** Opening Data supplied block **

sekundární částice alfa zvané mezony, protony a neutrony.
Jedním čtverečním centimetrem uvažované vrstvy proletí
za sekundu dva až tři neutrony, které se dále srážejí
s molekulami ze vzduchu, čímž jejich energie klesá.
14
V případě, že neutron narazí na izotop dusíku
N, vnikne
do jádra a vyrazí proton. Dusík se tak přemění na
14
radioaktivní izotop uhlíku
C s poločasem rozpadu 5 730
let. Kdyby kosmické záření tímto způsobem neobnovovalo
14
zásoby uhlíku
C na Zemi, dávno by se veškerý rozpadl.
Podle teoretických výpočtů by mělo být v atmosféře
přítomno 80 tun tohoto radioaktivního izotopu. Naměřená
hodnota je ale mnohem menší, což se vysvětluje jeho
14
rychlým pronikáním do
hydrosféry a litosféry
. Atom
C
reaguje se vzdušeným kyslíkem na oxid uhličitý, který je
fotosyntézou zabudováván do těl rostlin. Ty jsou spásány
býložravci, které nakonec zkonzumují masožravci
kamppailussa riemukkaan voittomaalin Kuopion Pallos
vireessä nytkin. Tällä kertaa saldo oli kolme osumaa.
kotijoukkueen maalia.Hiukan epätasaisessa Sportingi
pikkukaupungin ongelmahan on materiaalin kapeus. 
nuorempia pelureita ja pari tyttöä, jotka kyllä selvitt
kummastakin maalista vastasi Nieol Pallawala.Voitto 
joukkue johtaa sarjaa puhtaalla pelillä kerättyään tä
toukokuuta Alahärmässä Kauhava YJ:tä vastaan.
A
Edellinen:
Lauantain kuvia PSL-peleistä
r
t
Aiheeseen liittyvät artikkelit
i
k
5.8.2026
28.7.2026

** Closing Data supplied block **

Task to carry out:
Your reply should match the data above exactly, line for line.

Exercise output:
sekundární částice alfa zvané mezony, protony a neutrony.
Jedním čtverečním centimetrem uvažované vrstvy proletí
za sekundu dva až tři neutrony, které se dále srážejí
s molekulami ze vzduchu, čímž jejich energie klesá.
14
V případě, že neutron narazí na izotop dusíku
N, vnikne
do jádra a vyrazí proton. Dusík se tak přemění na
14
radioaktivní izotop uhlíku
C s poločasem rozpadu 5 730
let. Kdyby kosmické záření tímto způsobem neobnovovalo
14
zásoby uhlíku
C na Zemi, dávno by se veškerý rozpadl.
Podle teoretických výpočtů by mělo být v atmosféře
přítomno 80 tun tohoto radioaktivního izotopu. Naměřená
hodnota je ale mnohem menší, což se vysvětluje jeho
14
rychlým pronikáním do
hydrosféry a litosféry
. Atom
C
reaguje se vzdušeným kyslíkem na oxid uhličitý, který je
fotosyntézou zabudováván do těl rostlin. Ty jsou spásány
býložravci, které nakonec zkonzumují masožravci
kamppailussa riemukkaan voittomaalin Kuopion Pallos
vireessä nytkin. Tällä kertaa saldo oli kolme osumaa.
kotijoukkueen maalia.Hiukan epätasaisessa Sportingi
pikkukaupungin ongelmahan on materiaalin kapeus. 
nuorempia pelureita ja pari tyttöä, jotka kyllä selvitt
kummastakin maalista vastasi Nieol Pallawala.Voitto 
joukkue johtaa sarjaa puhtaalla pelillä kerättyään tä
toukokuuta Alahärmässä Kauhava YJ:tä vastaan.
A
Edellinen:
Lauantain kuvia PSL-peleistä
r
t
Aiheeseen liittyvät artikkelit
i
k
5.8.2026
28.7.2026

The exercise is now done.